George Osborne lui-même fut mis à contribution, et il ne se fit pas prier. Il alla à Bond-Street acheter le plus joli chapeau, le plus élégant spencer.

« Voilà le présent que George vous fait, ma chère Rebecca, dit Amélia toute fière. Qu’il a bon goût ! il n’y en a pas un comme lui.

– Il n’y en a pas un, répondit Rebecca. Je lui suis bien reconnaissante ! »

Dans le fond de son cœur elle se disait : « C’est George Osborne qui a empêché mon mariage. » Aussi elle aimait George Osborne en conséquence.

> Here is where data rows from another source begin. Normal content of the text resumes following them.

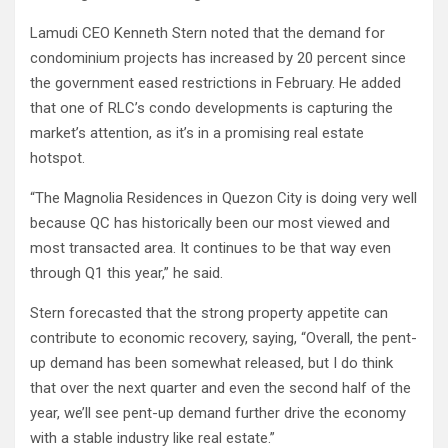
Lamudi CEO Kenneth Stern noted that the demand for
condominium projects has increased by 20 percent since
the government eased restrictions in February. He added
that one of RLC’s condo developments is capturing the
market’s attention, as it’s in a promising real estate
hotspot.
“The Magnolia Residences in Quezon City is doing very well
because QC has historically been our most viewed and
most transacted area. It continues to be that way even
through Q1 this year,” he said.
Stern forecasted that the strong property appetite can
contribute to economic recovery, saying, “Overall, the pent-
up demand has been somewhat released, but I do think
that over the next quarter and even the second half of the
year, we’ll see pent-up demand further drive the economy
with a stable industry like real estate.”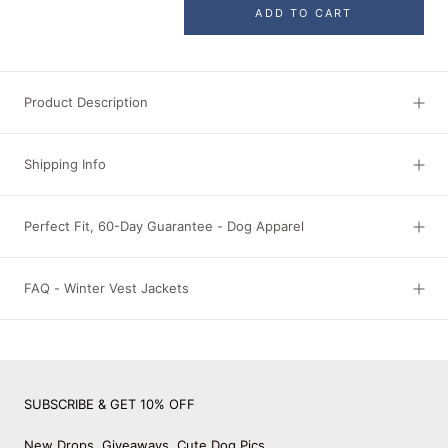
ADD TO CART
Product Description
Shipping Info
Perfect Fit, 60-Day Guarantee - Dog Apparel
FAQ - Winter Vest Jackets
SUBSCRIBE & GET 10% OFF
New Drops, Giveaways, Cute Dog Pics.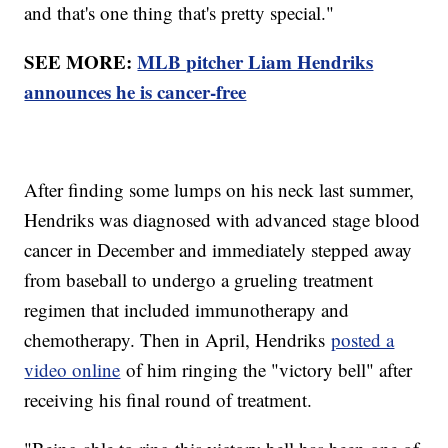
and that's one thing that's pretty special."
SEE MORE:
MLB pitcher Liam Hendriks
announces he is cancer-free
After finding some lumps on his neck last summer,
Hendriks was diagnosed with advanced stage blood
cancer in December and immediately stepped away
from baseball to undergo a grueling treatment
regimen that included immunotherapy and
chemotherapy. Then in April, Hendriks
posted a
video online
of him ringing the "victory bell" after
receiving his final round of treatment.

Elle fit ses paquets de la meilleure grâce du monde, et accepta tous les jolis petits présents d’Amélia, après y avoir mis tout juste ce qu’il fallait d’hésitation et de résistance. Elle ne manqua pas de jurer à mistress Sedley une éternelle reconnaissance, tout en se gardant bien d’importuner cette bonne dame qui se trouvait un peu décontenancée et avait l’air de vouloir l’éviter. Elle baisa la main de M. Sedley, et lui demanda la permission de le considérer à l’avenir comme son meilleur ami, son plus sûr protecteur. Il y avait quelque chose de si touchant dans toute sa personne, que M. Sedley fut sur le point de lui donner un mandat de vingt livres. Mais il réprima sa sensibilité, et comme la voiture l’attendait pour l’emmener dîner, il s’éloigna en jetant à Rebecca un : « Dieu vous protége, mon enfant ! Vous aurez toujours ici une place quand vous viendrez à la ville ; ne l’oubliez pas… James, à Mansion House. »

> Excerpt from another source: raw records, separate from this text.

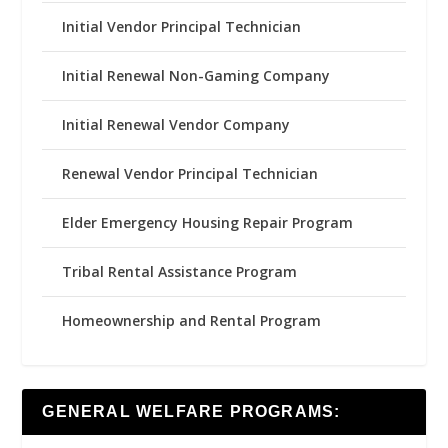
Initial Vendor Principal Technician
Initial Renewal Non-Gaming Company
Initial Renewal Vendor Company
Renewal Vendor Principal Technician
Elder Emergency Housing Repair Program
Tribal Rental Assistance Program
Homeownership and Rental Program
GENERAL WELFARE PROGRAMS: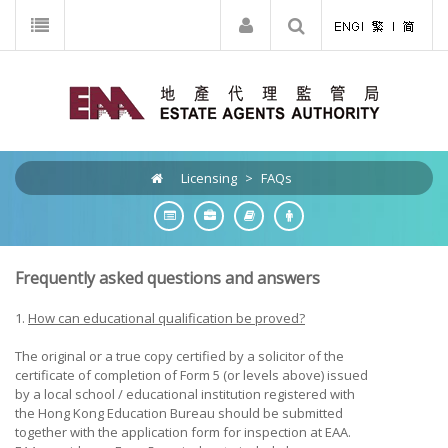
Licensing
>
FAQs
Frequently asked questions and answers
1.
How can educational qualification be proved?
The original or a true copy certified by a solicitor of the
certificate of completion of Form 5 (or levels above) issued
by a local school / educational institution registered with
the Hong Kong Education Bureau should be submitted
together with the application form for inspection at EAA.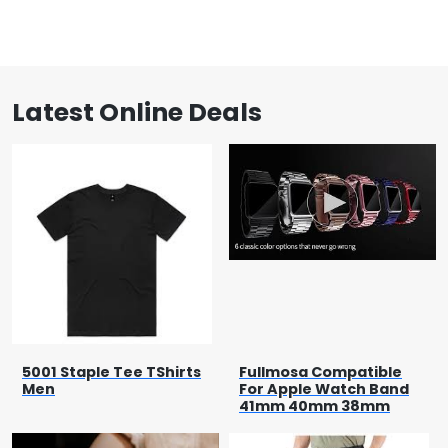
Latest Online Deals
5001 Staple Tee TShirts
Fullmosa Compatible
Men
For Apple Watch Band
41mm 40mm 38mm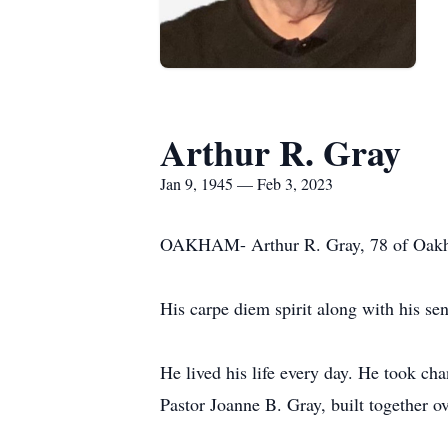
Arthur R. Gray
Jan 9, 1945 — Feb 3, 2023
OAKHAM- Arthur R. Gray, 78 of Oakha
His carpe diem spirit along with his sens
He lived his life every day. He took ch
Pastor Joanne B. Gray, built together o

Enfin arriva le moment de la séparation pour les deux amies.

Après une scène où l’une prit son rôle au sérieux et l’autre le joua en comédienne accomplie ; après les plus tendres caresses, les larmes les plus pathétiques, où le flacon à vinaigre ainsi que les meilleurs sentiments du cœur purent trouver leur place, Rebecca et Amélia se séparèrent, la première jurant à son amie de l’aimer toute sa vie et encore au delà.

1 Trait satirique contre le langage de l’aristocratie, qui est un mélange d’anglais, de français, d’allemand. (Note du traducteur.)

2 Le docteur Lemprière a fait un dictionnaire qui jouit en Angleterre d’une estime égale à celle qu’a obtenue chez nous le dictionnaire de M. Bouillet. (Note du traducteur.)